With the PlayStation VR headset, the player is naturally able to crouch and hide behind objects without having to press a crouch button. However, a crouch button still exists – obviously to support non-VR play – so there was a significant disconnect between the VR-exclusive ability to naturally crouch, and the game not actually registering you as being hidden unless you had already pressed the crouch button.


Though I didn’t experience any motion sickness throughout my ten-minute play session, I did experience a sense of dizziness when walking around the Baker’s house. It was as though my legs wanted to step in time with the character’s audible footsteps, and not doing so would put me in danger of falling over. Crouching and hiding felt far more fluid and natural than walking around because of this sensation.

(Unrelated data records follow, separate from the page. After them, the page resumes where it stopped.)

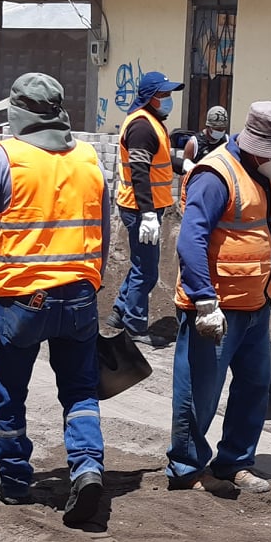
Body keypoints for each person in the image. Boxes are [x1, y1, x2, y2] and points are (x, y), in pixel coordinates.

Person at [0, 73, 110, 527]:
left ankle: (14, 480)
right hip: (80, 295)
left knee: (9, 390)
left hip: (23, 300)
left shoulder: (5, 158)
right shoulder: (88, 159)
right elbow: (103, 229)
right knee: (80, 390)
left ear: (18, 114)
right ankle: (87, 467)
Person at [167, 101, 271, 497]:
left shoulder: (270, 176)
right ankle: (186, 467)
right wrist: (204, 301)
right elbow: (190, 240)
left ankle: (235, 461)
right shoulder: (215, 175)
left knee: (255, 386)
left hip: (256, 303)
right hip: (217, 308)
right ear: (258, 148)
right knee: (200, 392)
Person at [107, 71, 185, 347]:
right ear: (150, 97)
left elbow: (157, 160)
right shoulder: (142, 127)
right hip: (140, 208)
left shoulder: (151, 121)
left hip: (144, 206)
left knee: (141, 264)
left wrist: (183, 165)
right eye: (163, 94)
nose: (168, 99)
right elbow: (140, 172)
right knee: (147, 271)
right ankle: (135, 326)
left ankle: (119, 311)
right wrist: (148, 214)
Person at [182, 106, 230, 174]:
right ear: (208, 126)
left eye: (223, 129)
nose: (220, 131)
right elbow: (184, 172)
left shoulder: (227, 141)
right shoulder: (194, 144)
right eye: (217, 129)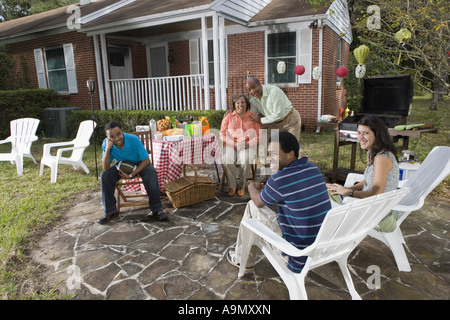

Resident Evil 7 Biohazard Lantern


I did experience a significant headache soon after stopping the demo, however – a headache that is still persisting even as I write this, hours later. I’ve had similar headaches after playing the Paris Apartment demo on the Oculus Rift, so I don’t chalk it up to the individual hardware so much as the act of moving around a VR space without room-scale tracking.

"...That analogue range of movement and peeking was powerful enough to make the act of hiding feel more tense and dramatic"

Still, when hiding, even without room-scale tracking, the PlayStation VR’s freedom of head movement allowed for some highly immersive moments, such as peeking around a corner, or through broken planks of wood, at the Baker’s mother as she searched the room you were concealing yourself in. The stealth systems driving this section of Resident Evil were incredibly basic, amounting to simple occlusion behind solid objects, but the ability to have that analogue range of movement and peeking was powerful enough to make the act of hiding feel more tense and dramatic.